A Time to Reconnect: Losing the Internet and Coming Back to Myself

IMG_5183We were grateful to have the house to ourselves for five days. My boyfriend Matt and I have been staying with my dad and step-mother a few weeks as we transition to our next apartment and we were going to have some alone time, at last! But then I realized that when my Dad and step-mother left for NYC last week, they also took the internet with them.

I felt like my right arm had been cut off as I desperately attempted passwords for neighboring homes. Bad, I know, but I was desperate. How would I keep up with my blog and work opportunities and creative ventures and writing my book and checking my email and Instagram nine times a day? Yes, I realize I don’t need internet for all these things, but did I mention I’m without a desktop and running out of phone data also? Yeah.

I bitched and moaned and made it through, and remembered to respect the lesson in whatever form it shows up:

The internet is a tool and—like other tools—when it’s used too much, it loses its effectiveness. We become slaves to status updates and food photos and clearing out our inboxes.

Before we know it, we’re sharing more with our virtual community than our actual friends and family. We forget what real connection looks like, what it feels like.

For me, it took disconnecting from the internet to realize how disconnected I’ve been in other areas.

Sitting idly on the couch, I longed to log onto the mac book sitting unused in the corner. I became restless and antsy.

It’s as if simply being isn’t enough sometimes. Can you relate?

Blame it on stress or travel or transitions in my work and home life, but the fact is, I’ve been absent for some time now. My friends have gotten my voicemail more times than I care to admit and I’ve distanced myself from the very environments that keep me sane and spiritually fit.

But I’ve not only distanced myself from others, I’ve become a stranger to myself.

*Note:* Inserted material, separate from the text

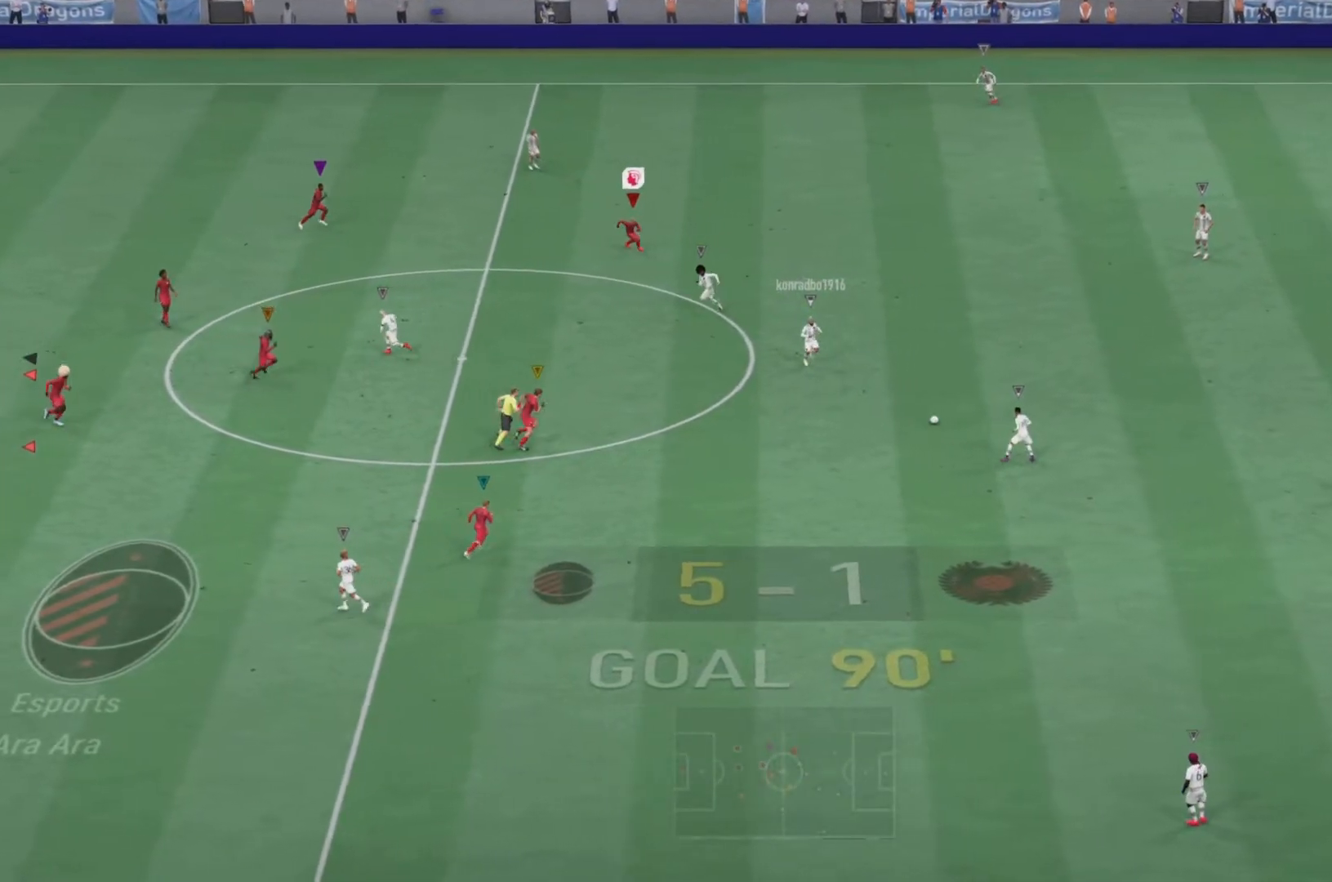
{"buttons": ["R2"], "left_stick": "down-right", "right_stick": "center", "events": []}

It all began a couple weeks prior to the internet ordeal. I all but stopped my meditation practice, my prayer life became spotty, and I began succumbing to fear-based concerns. I guess you could say it got pretty noisy up there.

The really sad part? My internet use only aided in distracting and deterring me from doing the things I needed to be doing, things that required no digital connection whatsoever but just might save my ass: a heart to heart conversation with a friend, journaling, going for a run, getting on my yoga mat, starting that new work project. This is the stuff that sustains me and and heals me and creates long-term happiness.

The funny part? The internet depresses me in large doses. I guess you could say my relationship with the web is complicated.

But two days without Facebook and I’m ready to scream.

My ego likes to convince me I’m no more than a collection of body parts. A persona. Forever dependent on the approval of others.

But this isn’t the truth of who I am. I’m made with love and kissed with divinity. I’m the sun and the moon and the stars and everything in this universe I hold sacred.

And I’m also this one person, staying with her parents, managing a bundle of animals, a couple jobs, and a fabulous guy,  just trying to get by. I’m human. I have bad days and blemishes and sometimes, I feel completely crazy.

This is where divine help comes in: we’re reminded through a lapse in internet or a weekend camping or a cell-phone-free rule before bed of the beauty that real connection offers. And I don’t know about you but I’ve yet to find a YouTube video that beats a cuddle sesh with my family.

What if we all try this: use the internet and all its wonders to enhance our spiritual prowess, rather than bring us down to the land of menial, man-made concerns. I’ve heard it said that we must solve our problems from a higher level than that which they arose. It’s a wonderful reminder to let spirit lead the way. It’s where all life’s problems can be solved, and ultimately, the place where problems can’t exist to begin with.

In the realm of spirit, there is no fear of making enough or being enough or saying the right thing or not saying anything at all. It’s all already perfect: god-given bliss.

And if I can remember that this is the place that truly matters—the place where miracles happen and disconnection is not possible—I will be okay, internet or not.

I’m curious, have you had a similar experience? What have you done in times of disconnection? How did you deal? And what did you learn?